[Excerpt provided]

↓

Imagine

I was as gullible as I ever got to be in the late 1960s, a time when idealism died for many. Then, with all the snotty arrogance of youth, I contemplated writing a book-length screed called “Lies.” In an era of assassinations, Selma, Watergate, Vietnam, The Cold War, televangelists, the counter culture, falsity seemed to be everywhere.

Not only was Santa not as advertised but all our causes were not noble, all our wars were not moral crusades, and all our products did not deliver what they promised. Our democracy was not the uplifting spectacle of the history texts but an often tawdry and cynical hoax designed to delude and exploit the electorate. And, as James Simon Kunen wittily observed at the time, even Walt Disney couldn’t be trusted. The man who had used Davey Crockett to teach a generation to “be sure you’re right, and then go ahead,” banned young people with long hair and beards from Main Street, U.S.A. Et tu, Walt?

I could go on, but as things in this country went from bad to worse, the lack of any need for comment from me became more and more apparent. My parents’ generation gradually became just as disillusioned as their sons and daughters. But before that happened, the generations became disillusioned with each other. We were upset that we’d been lied to. They were upset that we’d realized before they did that the emperor had no clothes on.

I haven’t gotten mellow with age, but I have learned not to expect the best from my fellow beings. Human, all too human is code for flawed, fallible and, according to one explanation, fallen. But now, here comes an historian’s positive spin on our weakness for telling and believing lies, concocting fables, fictions and nonsense. It turns out this is our defining strength.

In “Sapiens,” Yuval Noah Harari argues that what separates our brand of ape from all others is a cognitive revolution that occurred sometime between 70,000 and 30,000 years ago. Previous ape species could communicate and could even lie. Harari describes a green monkey making the call that means “Careful! A lion!” in order to scare another monkey up a tree so that the first could steal the banana left behind.

↑

[Data provided]

↓

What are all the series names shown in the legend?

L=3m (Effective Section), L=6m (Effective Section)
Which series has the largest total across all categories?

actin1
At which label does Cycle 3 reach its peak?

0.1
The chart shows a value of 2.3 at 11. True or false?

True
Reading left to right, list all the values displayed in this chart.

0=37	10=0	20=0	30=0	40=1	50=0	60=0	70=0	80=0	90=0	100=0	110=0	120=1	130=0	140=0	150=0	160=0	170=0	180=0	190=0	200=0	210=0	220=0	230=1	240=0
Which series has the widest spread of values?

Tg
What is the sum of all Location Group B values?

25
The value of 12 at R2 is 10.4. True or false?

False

↑

[Apply what you read]
1: Shorten the paragraph of the essay on lies that begins "I could go on," keeping its main facts.
2: From the essay on lies, quote the passage between "Not only was" and "Et tu, Walt?", inclusive.

[Answers for this exercise]
1: As the country went from bad to worse, the writer's comment seemed less and less needed. The parents' generation eventually grew as disillusioned as their children. Before that, the generations became disillusioned with each other. The young resented having been lied to, and the old resented that the young had seen first that the emperor had no clothes.

2:
Not only was Santa not as advertised but all our causes were not noble, all our wars were not moral crusades, and all our products did not deliver what they promised. Our democracy was not the uplifting spectacle of the history texts but an often tawdry and cynical hoax designed to delude and exploit the electorate. And, as James Simon Kunen wittily observed at the time, even Walt Disney couldn’t be trusted. The man who had used Davey Crockett to teach a generation to “be sure you’re right, and then go ahead,” banned young people with long hair and beards from Main Street, U.S.A. Et tu, Walt?